This year’s theme, “Don’t assume gloved hands are clean,” warns the food industry of hidden contamination risks and the dangers of blindly trusting protective gear.


On 18 September, Global Glove Safety Day returns, led by Dr. Darin Detwiler and Eagle Protect, with a stark warning: gloves meant to protect are increasingly acting as hidden sources of food contamination, placing consumers, workers and supply chains at risk.
This year’s theme, “Don’t assume gloved hands are clean hands,” challenges the blind trust often placed in protective gear.
Dr. Detwiler, who lost his 16-month-old son to an E. coli infection in 1993 and has since become one of the foremost voices in food safety reform, stresses the urgency of addressing the issue.
He emphasised:
We assume gloves protect us. But assumptions don’t stop pathogens. Standards do.”
The hidden threats
The issue is widespread. In the US, over 100 billion gloves are used annually, many imported without regulatory testing or oversight. While intended to act as a barrier against contamination, gloves themselves can carry pathogens.
A 2024 peer-reviewed study in the Journal of Food Protection tested 2,800 gloves from 26 global brands and found nearly half contaminated with faecal indicator organisms, including E. coli, Listeria and even Anthrax. For food operators, this shows that safety systems can be compromised before gloves even touch food.

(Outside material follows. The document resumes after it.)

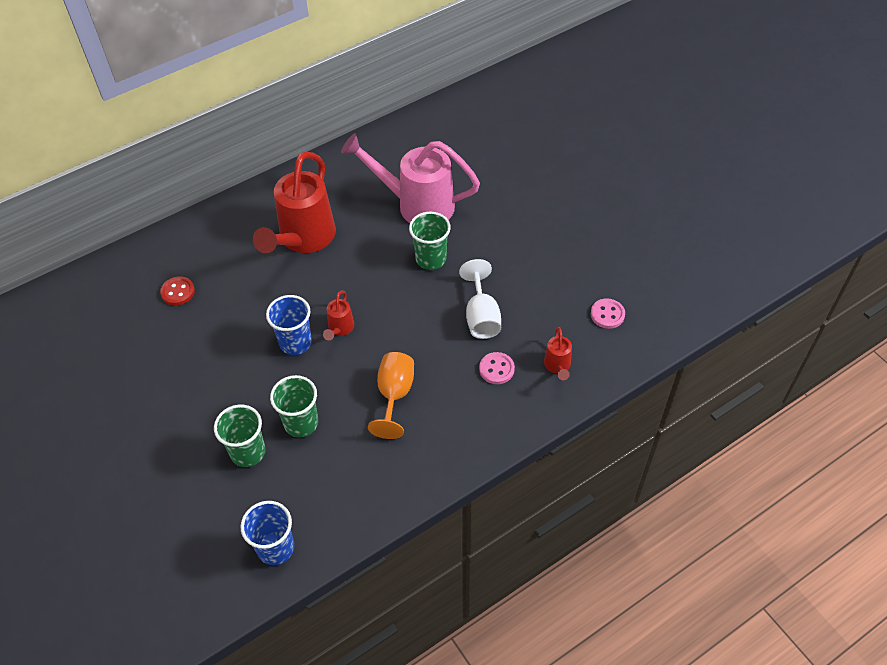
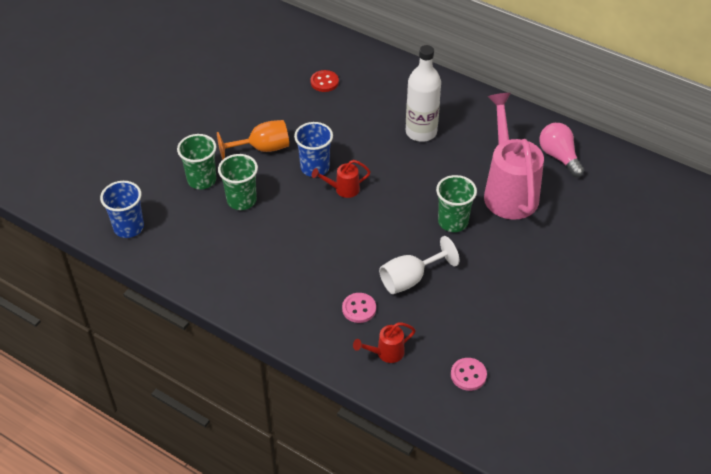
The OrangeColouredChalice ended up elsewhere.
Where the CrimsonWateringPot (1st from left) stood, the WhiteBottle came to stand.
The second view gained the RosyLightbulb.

Peer-reviewed studies have linked contaminated gloves to infant deaths from Aspergillus, costly food recalls averaging $10 million, brand damage, consumer distrust and potential legal liabilities.
Steve Ardagh, CEO of Eagle Protect, added:
This isn’t about regulation, it’s about responsibility. You wouldn’t wash your hands in dirty water. Why accept gloves that are manufactured in it?”

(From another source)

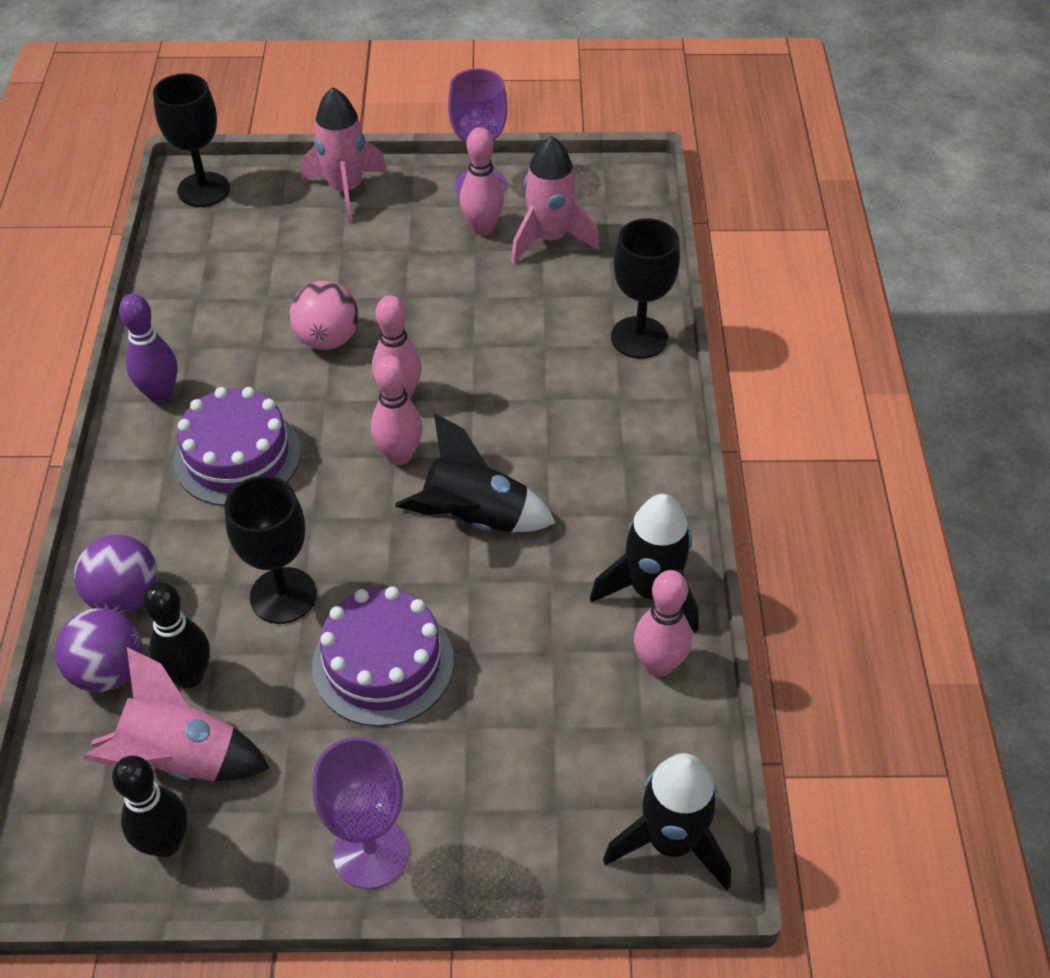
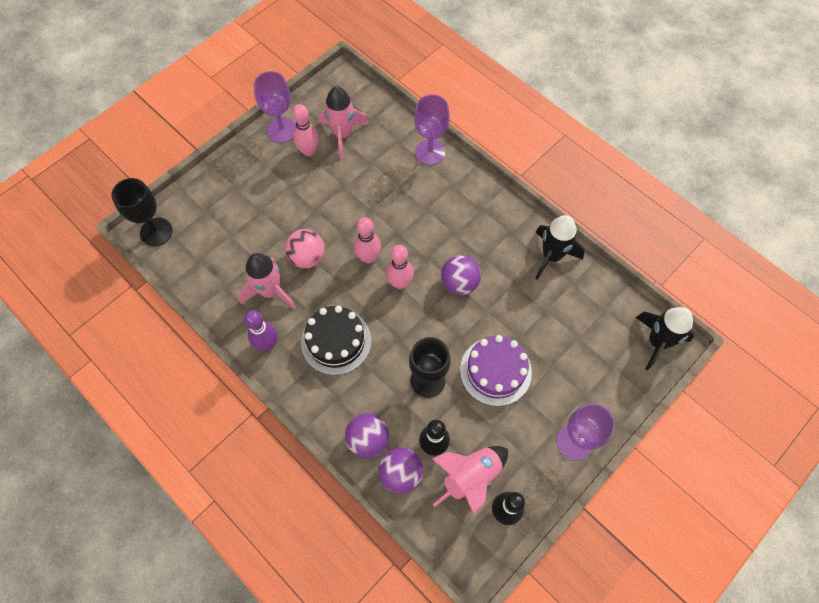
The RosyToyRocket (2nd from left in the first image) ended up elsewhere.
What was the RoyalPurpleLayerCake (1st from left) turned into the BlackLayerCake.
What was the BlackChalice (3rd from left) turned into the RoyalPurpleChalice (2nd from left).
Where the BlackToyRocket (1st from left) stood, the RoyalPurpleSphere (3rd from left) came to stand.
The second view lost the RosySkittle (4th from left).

How to reduce risk of contamination
Ahead of this year’s event, Eagle Protect has outlined four practical steps to reduce food contamination risk:
- Train workers how to use gloves safely and change them properly.
- Demand transparency: buy only gloves that are independently audited and third-party tested.
- Insist on durability: inferior gloves tear easily, increasing the risk of contamination.
- Challenge procurement teams to choose quality over the status quo.
Dr. Detwiler concluded:
The cost of silence is counted in lives. Let’s not wait until contamination ends in tragedy to ask the hard questions. Let’s act now. Because food safety isn’t just policy: it’s personal.”